Mark Andrews

Personal information
- Nationality: British
- Born: 25 November 1959
- Died: 20 March 2020 (aged 60)
- Weight: 89 kg (196 lb)

Sport
- Sport: Rowing
- Club: Oxford University Boat Club

Medal record
Men's rowing
Representing Great Britain
World Rowing Championships
| Silver medal – second place | 1981 Munich | Eight |

= Mark Andrews (rower) =

British rower and lawyer (1959–2020)

Mark David Andrews (25 November 1959 – 20 March 2020) was a University Boat Race and Great Britain international rower, and distinguished lawyer.

== Profile ==
Whilst in education at Abingdon School he gained colours for the rowing team. After leaving Abingdon in 1978 he attended Magdalen College at Oxford University studying law. He was the chair of the Fasken Martineau regional Commercial Litigation Group in Canada.

== Rowing ==
In 1980 he was selected in seat three for the Oxford dark blue boat at the world renowned Oxford v Cambridge Boat Race finishing up on the winning side. The winning crew defeated a Cambridge team that included Hugh Laurie. One year later in 1981 a second appearance ensued from seat seven and Andrews and Oxford prevailed again.

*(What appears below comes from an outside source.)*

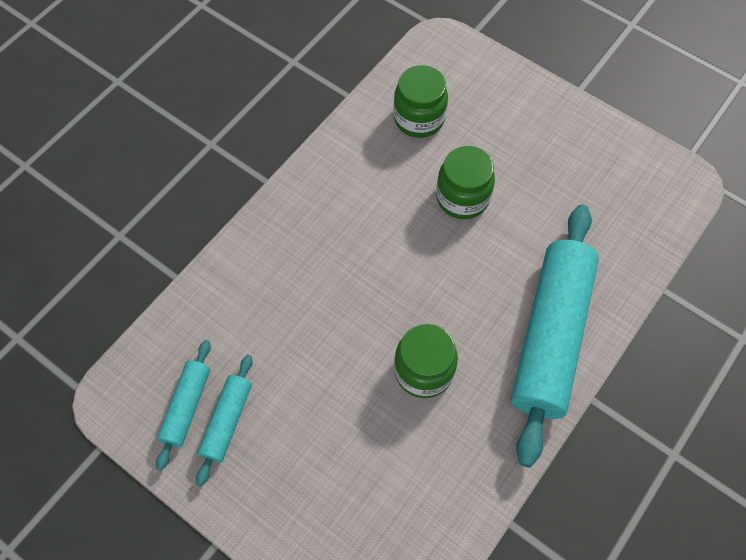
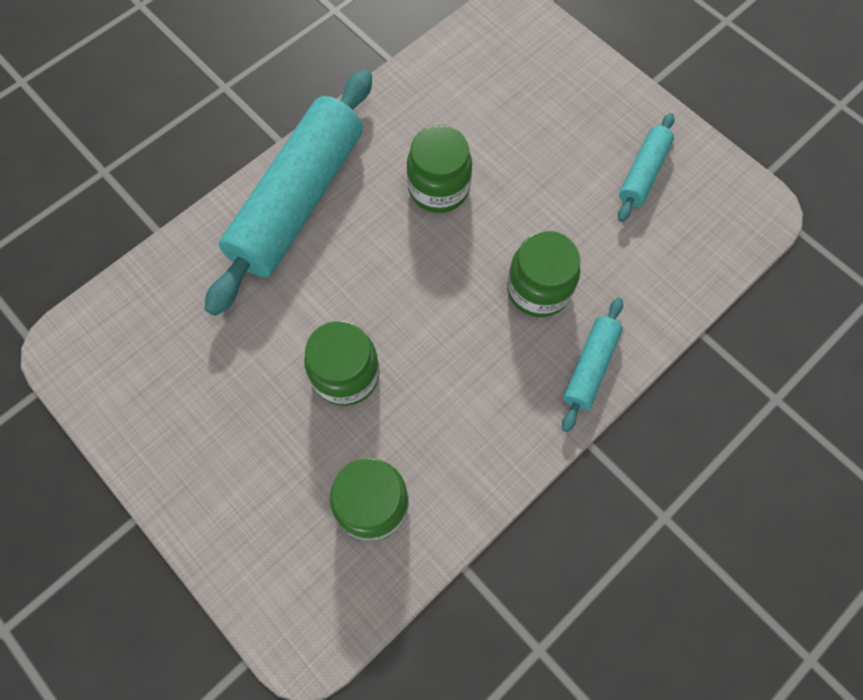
camera: 170 degrees left, 5 degrees up
turquoise rolling pin [156,340,211,471] -> turquoise rolling pin moved to [562,298,623,432]
none -> green jar [507,231,581,317]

Andrews represented Great Britain and won a silver medal in the eights at the 1981 World Rowing Championships in Munich.

==Legal career==
After graduating law at Oxford, Andrews moved to Vancouver with the goal of becoming a commercial litigator. He faced some initial obstacles in that pursuit in that he was barred from practice because of his British nationality. However, he was eventually called to the bar by order of the British Columbia Court of Appeal on 13 May 1986. The subsequent appeal of the case, Andrews v Law Society of British Columbia, [1989] 1 SCR 143 is the first Supreme Court of Canada case to deal with section 15 (equality rights) of the Canadian Charter of Rights and Freedoms.

Andrews was named as Queen's Counsel in 2004 and was a fellow of both the American College of Trial Lawyers and the International Society of Barristers. He appeared as counsel in more than 120 reported cases.